That comment says it all. You use the word efficient like it means something by itself.
I ask you is is more efficient for me to buy a 3Ghz P4 or a 876Mhz G4, for the same price? Efficiency is all relative.
You're the one who said you one wants to look at things from a technical perspective, make up you mind, do you or don't you?
In terms of your laptop, efficiency is a big deal. If the CPU is effieient it'll give you longer battery life. Do you think a 50W difference is worth it for perhaps 2X the speed? The G4 uses 20W and thats an old version, the modern low voltage G4s go down to 7.5 Watts at 1GHz, Compared to the P4 which uses 70 Watts.
And for your application the fact the G4 has Altivec will make quite a difference, on Altivec code the G4 it's quite probably to outgun the P4 even at 3GHz - because the design is less efficient.
I really don't want to have to go into the pointlessness or your article again, since I've already explained how you totally missed all the good points of the PPC and focused on just trying to make the PP look better (the PPC970 is a great chip why lie to make it look better?).
Would you care to explain that accusation?
I did not lie about the 970.
Yes, your article was horribly outdated. The PPC is no more RISC than the X86. Sure the architectures both started at different ends of the spectrum, but now they are so similar it's a pointless argument. Both chips are aimed at the same market (the desktop, thus both have evolved in a similar way)
Did you even read the article? It was not from 1990!
The techniques and thus high level architectures have pretty much converged. I know that, I even explained it.
Underneath at the micro architecture level the impementation is very different and this difference is due to the ISA. Decoding the instructions into simpler blocks (which itself requires a stage) does not solve everything, you have the smaller number of registers to deal with. If the CPU has Out of Order execution the smaller number of registers is going to have a big impact on the design of that stage making it considerably more complex.
The P4 and Athlon are both very fast CPUs, but in order to get that speed they have to do a lot of work and consume a lot of power. If IBM put the effort into design they could produce a faster processor in the same silicon technology. I don't kow if the 970 reaches that goal (at least with current compilers) but I expect the next gen (due next summer) may do so.
If you talk to any CPU designer and use the words RISC and CISC he will probably laugh at you.

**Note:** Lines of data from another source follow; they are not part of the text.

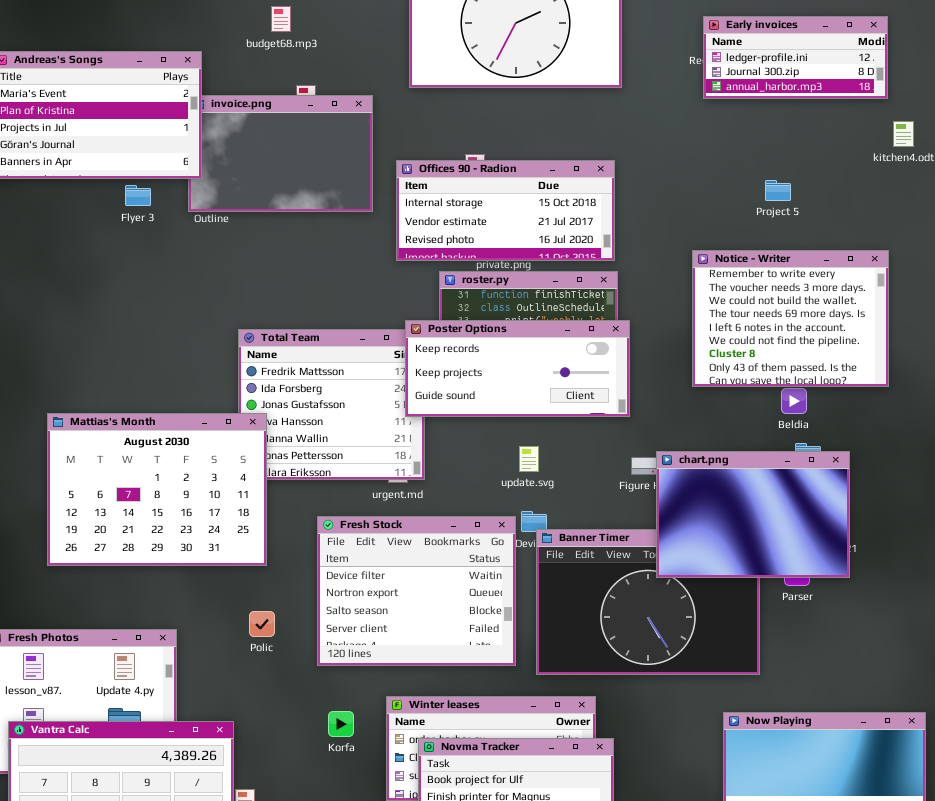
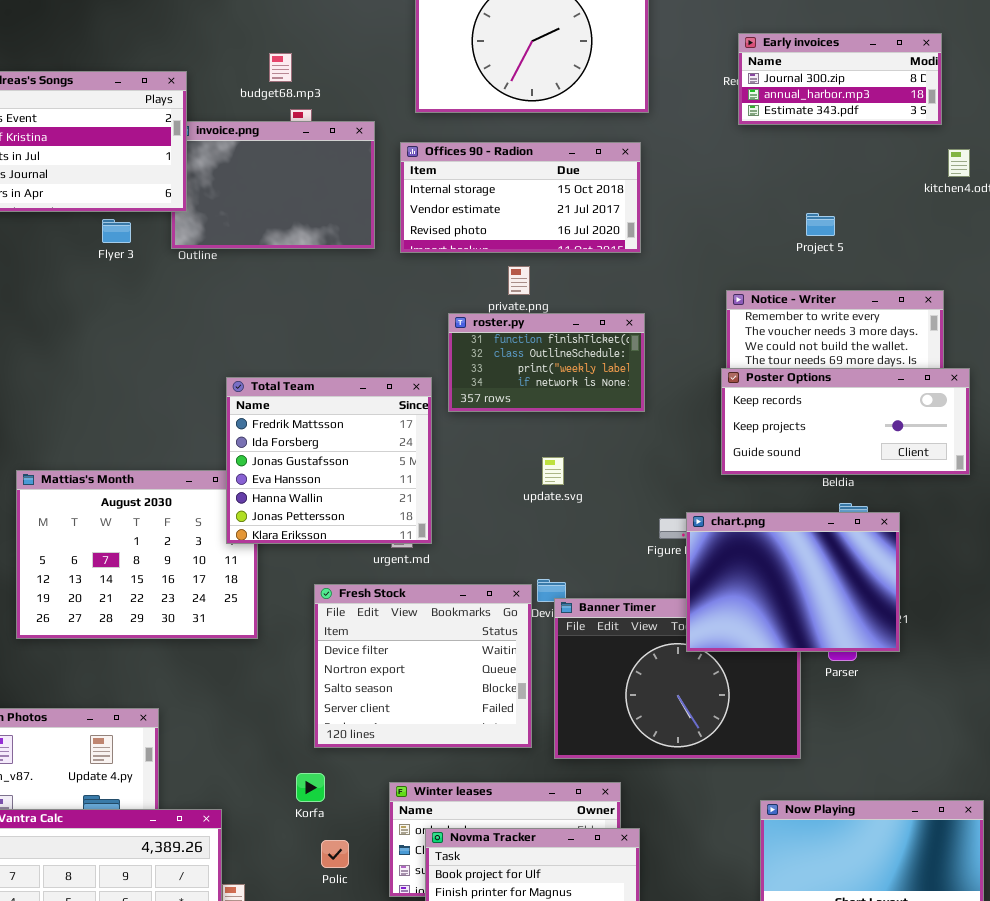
budget68.mp3: [271,6,291,32] -> [269,53,292,82], moved
Early invoices: [703,16,888,99] -> [738,33,942,125], scrolled down 1 row
Offices 90 - Radion: [396,160,615,261] -> [400,142,641,253], moved
Poster Options: [405,320,630,417] -> [721,368,970,475], moved
Total Team: [238,329,425,480] -> [226,377,432,544], raised
update.svg: [519,446,539,472] -> [542,457,564,485], moved
Polic: [249,611,275,637] -> [321,840,349,868], moved
Korfa: [328,711,354,737] -> [296,773,325,802], moved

As for your link?... Give up, look at a real site like:
http://www.arstechnica.com/
Hate to tell you this but the site I linked to is frequented by er, CPU engineers...
If you want to see real RISC chips then look at the Alpha, MIPS and ARM
Alpha gave up being "pure" RISC in 1998. MIPs pioneered the long pipelines in use now in the early 90s.
ARM is "pure" RISC but they are desiged for low power, not speed. That said even they plan to go superscalar in their next revision.